Wurz stayed with Benetton for three years but during this period couldn’t repeat his earlier podium finish. His most impressive drive came at the 1998 Monaco Grand Prix where after a great start from sixth he was running second ahead of Michael Schumacher when the German tried an aggressive overtake but Wurz refused to back down as a result of which the two drivers banged wheels. Schumacher was forced into a pit stop for a long-lasting repair of his rear suspension which saw him jump first out and then back into the car upon instruction of Ross Brawn, while Wurz retired a couple of laps later with a similar suspension issue.
Video: Wurz and Schumacher colliding during the 1998 Monaco Grand Prix
After his Benetton years Wurz became a reserve and test driver for McLaren. During this period he was regularly linked to an actual racing seat at various teams including Jaguar (2003) and RedBullRacing (2005), but McLaren kept the Austrian to his contract. In 2005 Wurz stepped in for a shoulder-injured Juan Pablo Montoya at the San Marino Grand Prix and finished the race in forth, but following the disqualification of third-ended Jenson Button and his underweighted BAR, Wurz was promoted to third and so after 128 races and almost 8 years he finally repeated his first podium finish. Until today this makes him the driver with the biggest gap between two F1 podiums.

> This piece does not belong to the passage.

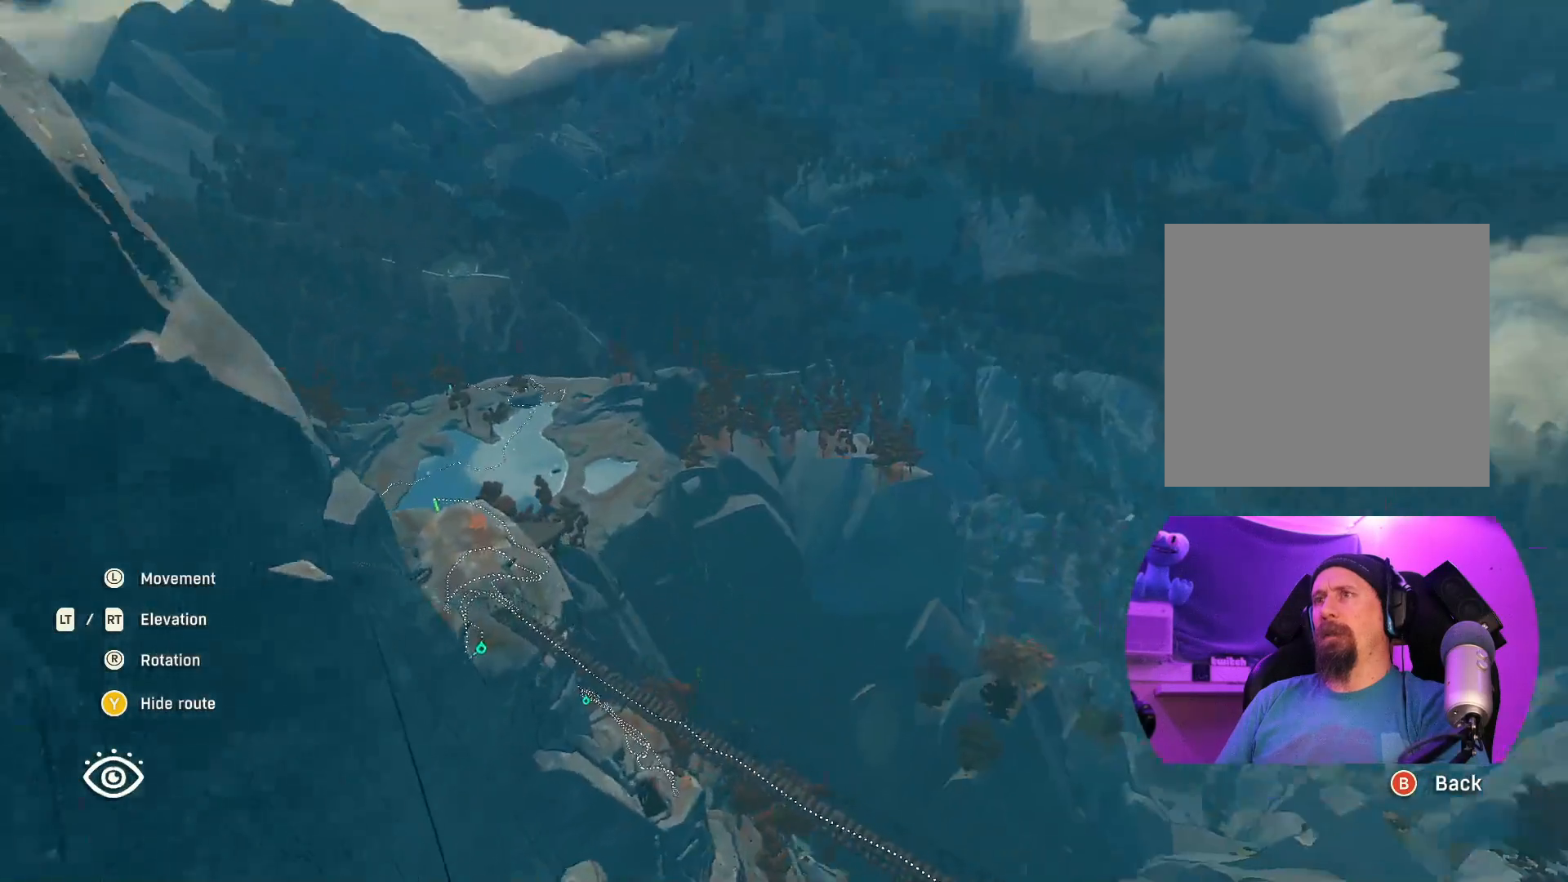
{"buttons": [], "left_stick": "center", "right_stick": "down-right", "events": [[117, "left_stick", "up-left"], [283, "left_stick", "center"]]}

At the end of 2005 Wurz left McLaren to sign another reserve and test driver contract for Williams, and following Mark Webber’s lingering to sign a shrunken renewal contract the team promoted him to a race seat for the 2007 season. Exactly 10 years after his F1 debut Wurz scored his third and final podium after a drive through the field from 19th to 3th at the Canadian grand prix. However, as the 2007 season progressed Wurz’ form was slumping and after the penultimate Chinese Grand Prix he announced his immediate retirement from F1: “I have always maintained that if you have a moment’s doubt about what you are doing, then it is time to stop. Privately I began to have these thoughts earlier this year and so have decided that now is the time to make my announcement.”. Wurz, who in line with his liking for things in threefold had just become a father for the third time, did not race in the 2007 season finale in Brazil but he did continue his career as an F1 test driver for one more year at Honda F1.